Hoy que tanto se habla de dignidad y de muerte, y con la sensación de que el mundo hace aguas, me alivia escapar tierra adentro, dirección a la infancia, recorriendo las páginas de The End, tras los pasos de Cecilia Orueta en su particular marcha negra, cámara en ristre, capturando testimonios de la batalla perdida por los mineros, ésos que de dignidad y muerte saben bastante. La desoladora crónica del ocaso de las comarcas mineras reducidas a negocios cerrados, letreros muertos y esqueletos de edificios mineros con restos de cristales, a modo de cuchillos, separando la nada de la nada. Fogonazos que traen mil pasados a dormir a este libro con el que la memoria de los hijos de la mina, traspasando las imágenes, regresa a aquellos domingos de tendales de ropa oscura en los que el arroz con pollo daba tregua al cocido. Estampas que traen el frío de la nieve y de una corona, de cuando una muerte paralizaba un valle y aún se enterraba a los pájaros, ahora que miles de ellas apenas nos rozan. La derrota de las herramientas apiladas en la mina Salgueiro el día de su cierre, como armas abandonadas tras la batalla. El vacío de los interiores, donde la mirada no encuentra dónde sentarse porque todo parece flotar entre sombras acechando, sorprendidas de que el flash las despierte, mimetizadas ya con el olvido. Queda la sensación de que cada fotografía capturó el fugaz instante en que iban muriendo las cosas ya muertas antes de desvanecerse, esta vez para siempre, en un The End definitivo.

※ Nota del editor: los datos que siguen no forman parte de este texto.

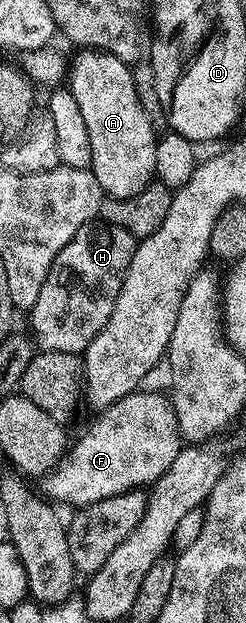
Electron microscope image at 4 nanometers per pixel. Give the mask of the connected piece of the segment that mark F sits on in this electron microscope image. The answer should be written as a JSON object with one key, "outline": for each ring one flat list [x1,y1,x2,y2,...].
{"outline":[[141,388,123,396,115,404,100,411,96,417,86,428,85,435,74,446,72,443,57,465,40,479,41,490,46,494,46,499,54,498,65,506,84,508,128,490,148,487,159,481,167,468,171,468,179,449,179,431,173,403,168,397,148,394,145,388]]}

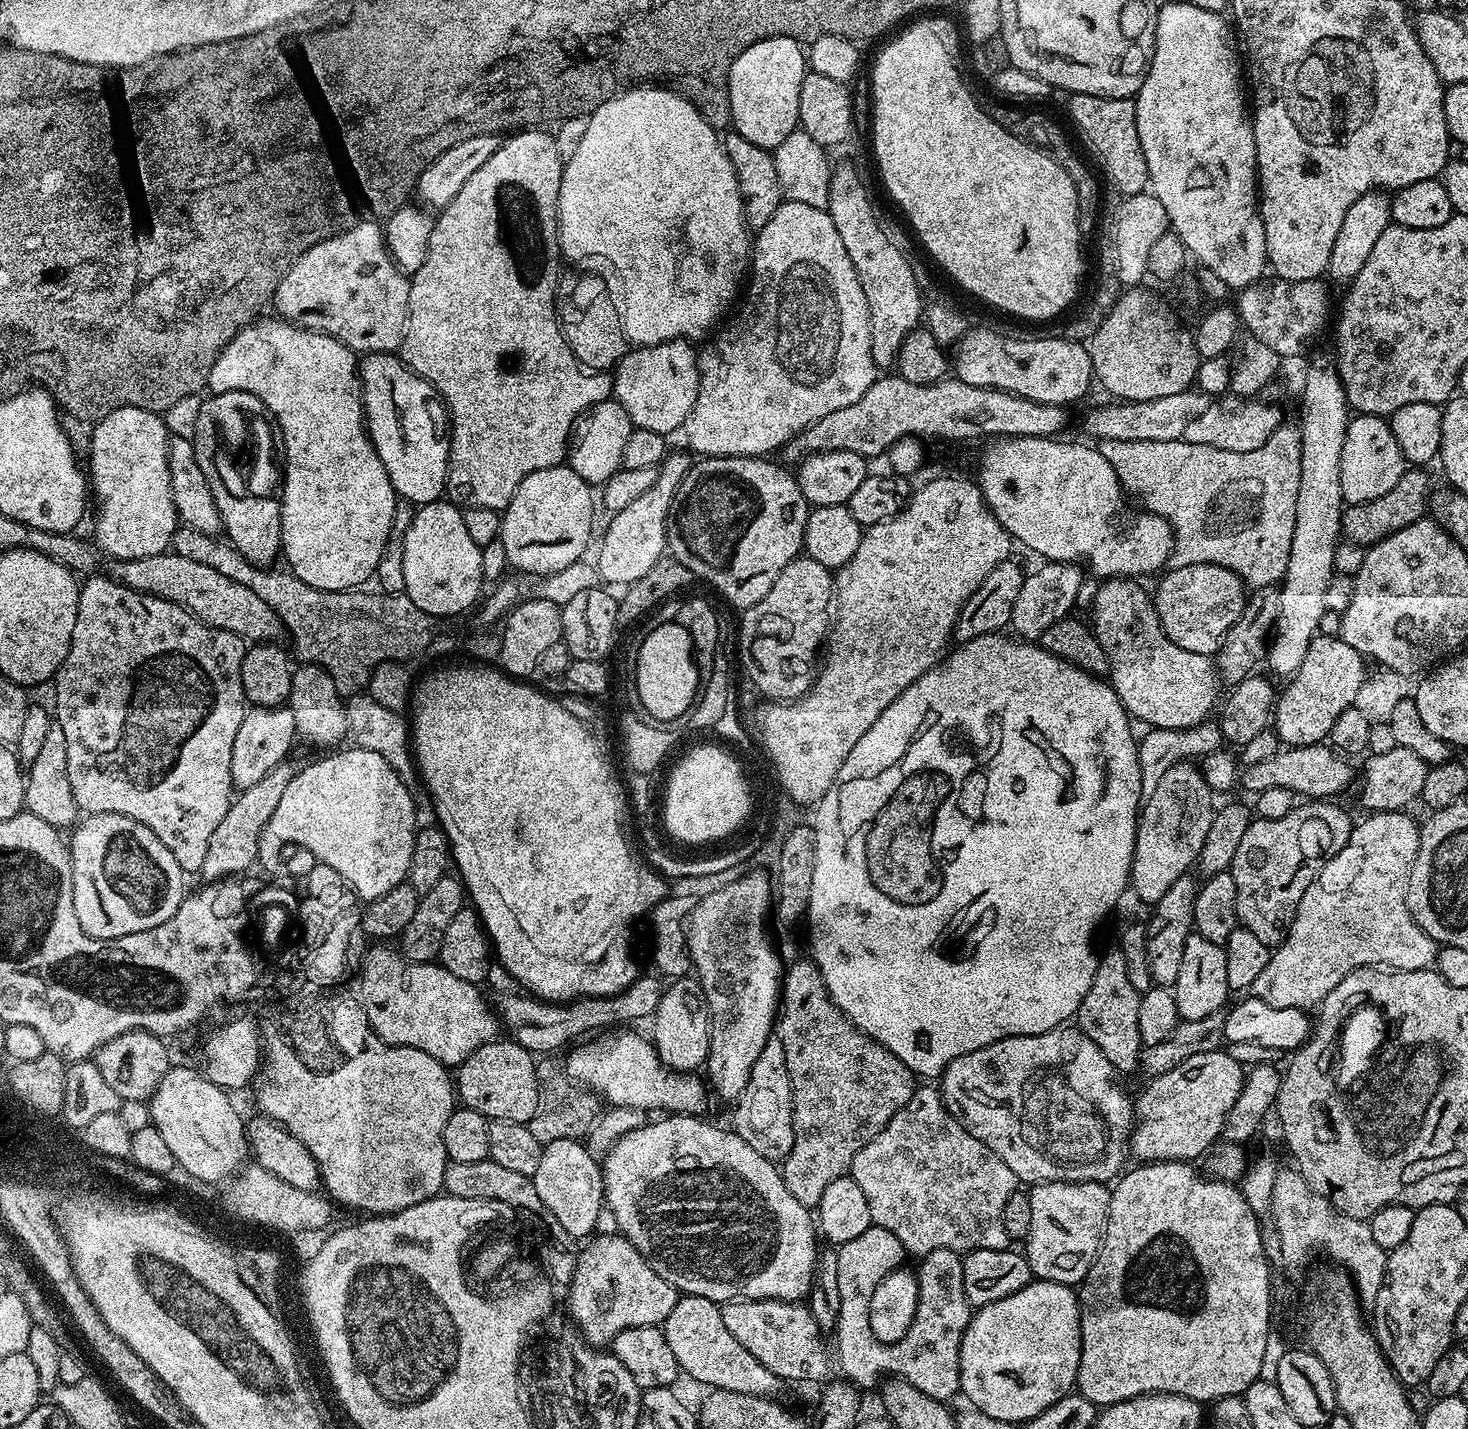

Si como dice Eloy Tizón ‘Mirar también es una forma de rezar. Fijar la vista en algo digno de ser amado, por un instante, y luego desaparecer’ hoy, sin saberlo, he rezado. Y cierras el libro como quien cierra la casa del padre al que crees oír al fondo: Al salir, apaga las sombras. Y las apagas todas menos una: el puñado de rosas abandonadas en la mina Salgueiro que, sin el permiso de Cecilia, me apropio en este día del padre en que escribo, para un minero de ojos azul inmenso. Y para la niña sin nombre ni vida.